GLP-1 for neurodegenerative diseases

GLP-1 drugs, known for their use in treating type 2 diabetes and obesity, are showing unexpected potential to treat diseases such as Alzheimer’s and Parkinson’s. Early research suggests that these drugs can cross the blood-brain barrier, reducing brain inflammation and promoting neuron longevity. Although more clinical trials are needed, their success could transform the treatment of diseases that affect more than 55 million people worldwide.

Autonomous biochemical sensors

These devices continuously and remotely monitor biochemical parameters, such as disease markers in patients or chemical changes in soil and water. Unlike single-use tests (such as COVID-19 tests), these sensors operate independently, are self-powered, and send data in real-time. The continuous glucose monitor is the most successful example to date, but sensors are already being developed to track female hormones or detect toxins in food with unprecedented sensitivity.

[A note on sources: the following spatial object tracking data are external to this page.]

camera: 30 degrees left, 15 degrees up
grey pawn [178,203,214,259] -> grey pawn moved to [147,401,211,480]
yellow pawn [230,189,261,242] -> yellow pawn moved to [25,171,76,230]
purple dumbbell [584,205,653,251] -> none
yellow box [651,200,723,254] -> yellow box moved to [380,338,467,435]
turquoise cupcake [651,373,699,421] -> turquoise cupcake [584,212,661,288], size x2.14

Towards a sustainable industry: Reinventing key processes

Sustainability is no longer an option, and innovation is focused on redesigning fundamental industrial processes to dramatically reduce their carbon footprint.

Green nitrogen fixation

The production of ammonia for fertilizers, essential for 50% of the world’s food production, consumes 2% of global energy. The traditional process (Haber-Bosch) requires high pressures and temperatures, generating enormous amounts of CO₂. Green nitrogen fixation uses biology- or electrochemistry-based approaches to produce ammonia using renewable energy, at ambient temperature and pressure. This would not only decarbonize agriculture but also allow for decentralized and local production.

Nanozymes

These are laboratory-produced nanomaterials that mimic the function of natural enzymes, the catalysts of life. However, unlike enzymes, nanozymes are cheaper to produce, more stable in extreme conditions, and more versatile. Their applications are vast: from the targeted delivery of anti-cancer drugs to water purification and the detection of contaminants in food. Their market is projected to grow from $5.13 billion in 2024 to $57.95 billion in 2034.

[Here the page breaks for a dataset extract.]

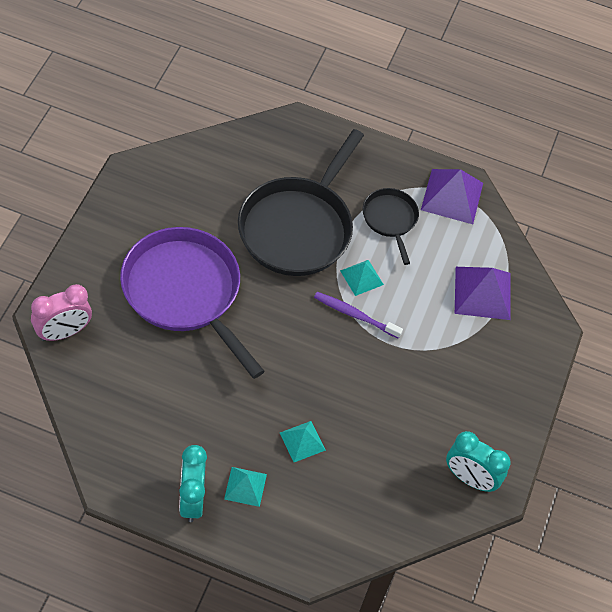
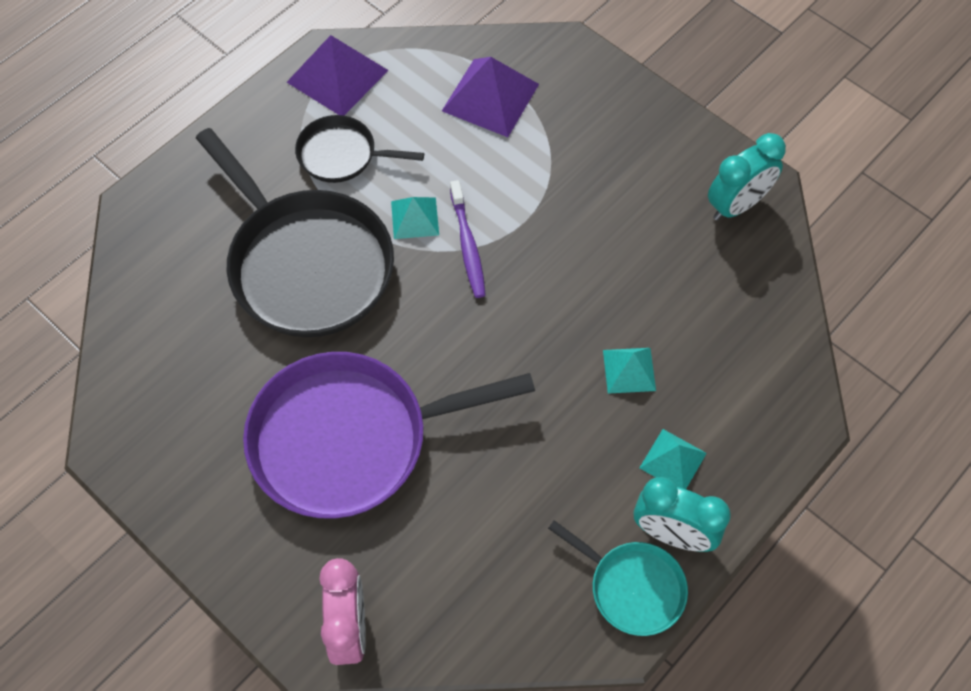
camera: 60 degrees left, 5 degrees up
purple toothbrush [314,292,403,339] -> purple toothbrush turned 60 degrees counterclockwise [450,180,486,298]
none -> turquoise pan [548,520,688,636]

Foundations of trust for a connected future

As AI and sensors become ubiquitous, ensuring the authenticity and security of information is more crucial than ever.

Collaborative sensors

The sensors distributed in our homes, vehicles, and cities are connecting to each other and integrating with AI systems to create a collective intelligence. An autonomous car will not only “see” with its own sensors, but it will also know, thanks to a connected traffic light, that another vehicle is approaching at high speed at a blind intersection. This technology promises to transform urban mobility, natural resource management, and emergency response.

Generative watermarking

In a world flooded with AI-generated content, differentiating the real from the synthetic is one of the biggest challenges. Generative watermarking embeds invisible markers in AI texts, images, and videos to verify their authenticity and trace their origin. Companies like Google and Meta are already implementing these digital “fingerprints” to combat misinformation and protect intellectual property. Although it is not a foolproof solution, its adoption at an industrial level is key to building a responsible digital ecosystem.

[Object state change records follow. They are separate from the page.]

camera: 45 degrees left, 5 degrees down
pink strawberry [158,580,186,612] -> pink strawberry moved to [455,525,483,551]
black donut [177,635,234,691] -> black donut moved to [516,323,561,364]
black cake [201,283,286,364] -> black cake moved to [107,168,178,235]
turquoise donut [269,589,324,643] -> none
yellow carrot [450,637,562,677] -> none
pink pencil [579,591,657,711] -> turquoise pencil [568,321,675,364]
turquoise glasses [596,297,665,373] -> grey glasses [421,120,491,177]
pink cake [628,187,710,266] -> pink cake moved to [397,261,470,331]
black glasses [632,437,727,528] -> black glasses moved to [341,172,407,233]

Conclusion: From weak signals to a social transformation

The report describes what is needed to bring these technologies to scale: investment, infrastructure, standards, and responsible governance, and calls on companies, governments, and the scientific community to collaborate to ensure that their development serves the public good. The technologies highlighted are not isolated innovations, but rather signals of broader systemic transformations.

For innovators, the message is clear: the future is not predicted, it is built. Understanding these technologies is the first step to reimagining products, services, and business models. The real challenge, and the greatest opportunity, lies in interdisciplinary collaboration and the will to turn these promising signals into the foundations of a more resilient, sustainable, and equitable world.

Reference (open access)
World Economic Forum. (2025, junio). Top 10 Emerging Technologies of 2025. World Economic Forum. 44 p.